Hello,
Some of the solutions provided in the exercises are not correct:
For this exercise (n. 10)
The solution provided is egrep -o ‘\b[A-Z][a-z]{2, }\b’ /etc/nsswitch.conf > /home/bob/filtered1
because it says "Filter out the lines that contain any word that starts with a capital letter and are then followed by exactly two lowercase letters
So why are there:
\b - what does that mean?
{2, } is not correct, because that means minimum 2 and max unlimited (or at least 2). But the exercise says EXACTLY 2 lowercase. Shouldn’t that be {2} ?
Thanks
-o does not “filter out the lines”, it actually filters out only the matching substrings.
\b is a “word boundary” (see e.g. Regular expression - Wikipedia)
Regarding {2} - yes, you’re probably right (almost, I think)

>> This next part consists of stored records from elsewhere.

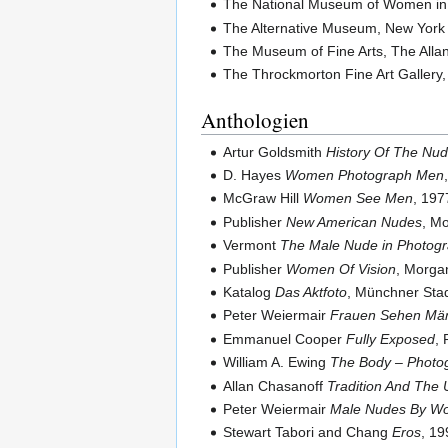
The National Museum of Women in t
The Alternative Museum, New York 
The Museum of Fine Arts, The Alla
The Throckmorton Fine Art Gallery,
Anthologien
Artur Goldsmith
History Of The Nu
D. Hayes
Women Photograph Men
McGraw Hill
Women See Men
, 197
Publisher
New American Nudes
, M
Vermont
The Male Nude in Photog
Publisher
Women Of Vision
, Morga
Katalog
Das Aktfoto
, Münchner St
Peter Weiermair
Frauen Sehen Mä
Emmanuel Cooper
Fully Exposed
,
William A. Ewing
The Body – Photo
Allan Chasanoff
Tradition And The 
Peter Weiermair
Male Nudes By 
Stewart Tabori and Chang
Eros
, 1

I believe \b[A-Z][a-z]{2}\b would be even more appropriate (at least for Latin / ASCII alphabet) if we are to extract only complete, 3-character words.
(but \b[[:upper:]][[:lower:]]{2}\b if you asked me about any other alphabets with diacritics).
So it seems that using -o + \b is like using ** grep -w** ?
I matches just a word, not a line.
Anyway, the solution does not seem to be correct, as the exercise asks to filter out the lines, not the just the words (which is what the solution provided instead does).
Well, not exactly. As -w will match a word, it will still display the entire line with this matching word, whereas -o will only display the matching substring (“word” itself), and it will not display the entire line containing it.